# Exercise aim
Rewrite everything from the line containing "collectors: C. L. Lundell" down to the end of the records, changing "catalogue" to "catalog" and keeping everything else the same.

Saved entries
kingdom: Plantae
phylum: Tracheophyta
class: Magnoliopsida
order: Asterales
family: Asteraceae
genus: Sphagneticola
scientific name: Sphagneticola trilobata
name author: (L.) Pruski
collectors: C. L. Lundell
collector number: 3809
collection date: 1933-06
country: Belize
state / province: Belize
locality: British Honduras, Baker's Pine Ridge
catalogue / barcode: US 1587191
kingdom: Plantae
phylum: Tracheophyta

# Written response
collectors: C. L. Lundell
collector number: 3809
collection date: 1933-06
country: Belize
state / province: Belize
locality: British Honduras, Baker's Pine Ridge
catalog / barcode: US 1587191
kingdom: Plantae
phylum: Tracheophyta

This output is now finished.